Publications and Appearances
In 1992, Judge Gray catapulted himself into the national spotlight when he opposed the so-called “War on Drugs.” In 2001, he published a book, Why Our Drug Laws Have Failed and What We Can Do About It: A Judicial Indictment of the War on Drugs (2d Ed., 2011). Praised as groundbreaking and thought-provoking, the book was endorsed by diverse luminaries such as Walter Cronkite, George Shultz, Arianna Huffington, and Milton Friedman. Considered an expert in this area, he has appeared on hundreds of local and national television and radio programs.
In his acclaimed weekly email column that has recently been published as a book entitled 2 Paragraphs 4 Liberty: Solutions That Are Practical, Effective, Responsible, Libertarian (2019), Judge Gray offers poignant solutions to today’s problems and discusses the foundations of liberty. For instance, he highlights the dangerous inequities of “zero tolerance” policies since they remove judicial discretion which, in turn, often results in dramatic injustices and inequities—mostly for people of color. He ends each column with the words: “Be sure to vote for liberty.” This “vote for liberty” message is further echoed in his book, A Voter’s Handbook: Effective Solutions to America’s Problems (2010). His fundamental premise is to prevent the federal government from overreaching and eradicating our liberties.
Judge Gray hosts a weekly podcast radio program entitled “All Rise! The Libertarian Way with Judge Jim Gray.” On the program, the judge interviews an array of people for their insights on today’s problems. Recent topics have included mental health, drugs, education, wars and national security, healthcare, civil liberties, and over-incarceration.
Judge Gray has also written a book titled Wearing the Robe: The Art and Responsibilities of Judging in Today’s Courts (2007)— a “how-to” book for judges or those aspiring to become judges. In this book, Judge Gray provides his practical knowledge about being a judge, but the heart of the book is to convey a judge’s unique powers to “intelligently resolve disputes and artfully change lives.”
Gray Matters: Brain and Heart
The “gray matter” of our brain is associated with intelligence, emotions, and sensory perceptions. It also correlates to creativity and problem solving. And Judge Gray optimizes all of his “gray matter” powers through his work and outreach to others.
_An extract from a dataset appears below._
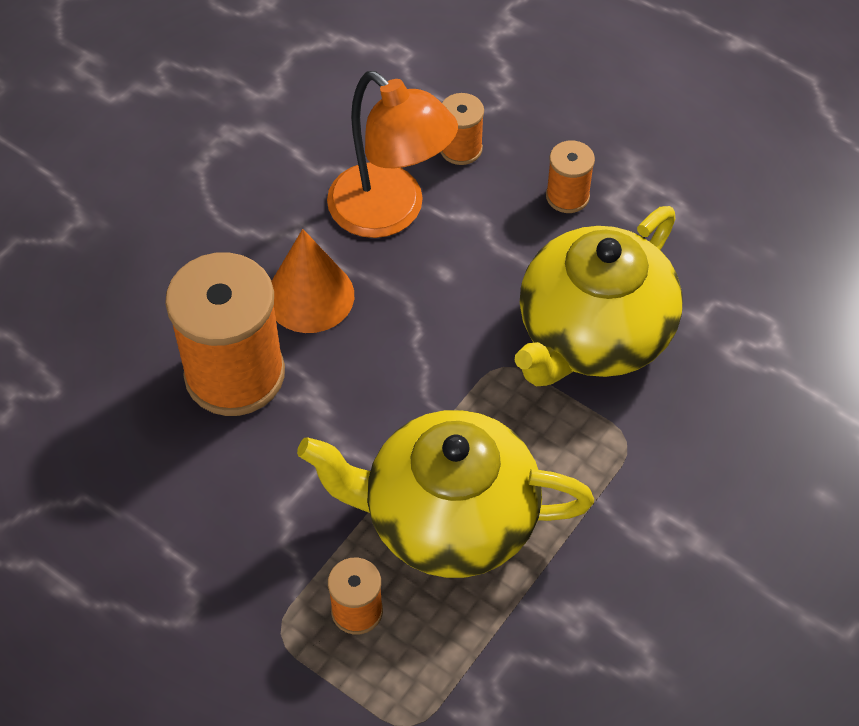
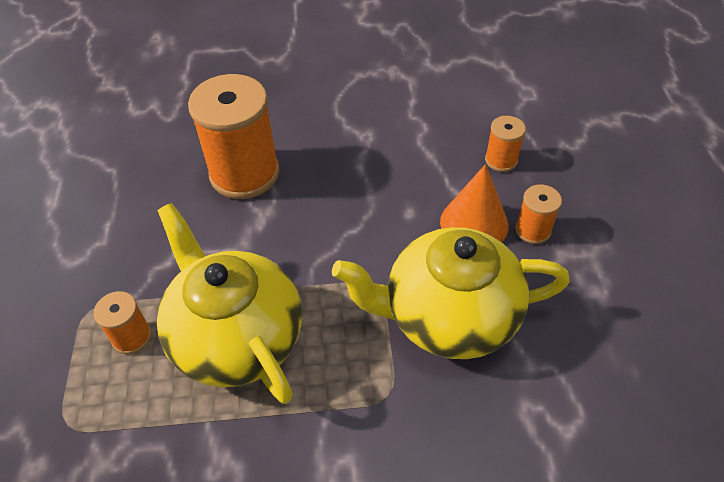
camera: 50 degrees right, 5 degrees down
(310, 296) = (327, 168): orange cone -> orange cone (474, 223)
(390, 213) = (420, 162): orange lamp -> none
Judge Gray has beneficially touched countless lives; he is the epitome of a Franklin G. West honoree. A few minutes speaking to him and you will remember the lofty idealist reasons you wanted to become a lawyer in the first place and make a difference in society. His lasting legacy is in the programs he created: Peer Court, Drive Alive, Drug Court, and the founding of the William P. Gray chapter of the American Inns of Court, to name a few.
I believe the more we know about Judge James P. “Jim” Gray, the more the Orange County community, and indeed our nation, will understand that we all are blessed to have this man serving our communities. I could not think of a better honoree for this year’s West award. And, yes, life is good!
Michael L. Baroni is a past president of the OCBA and its Charitable Fund. He founded the OCBA’s Human Trafficking and Attorney Wellness task forces, and the Entertainment & Sports Law section.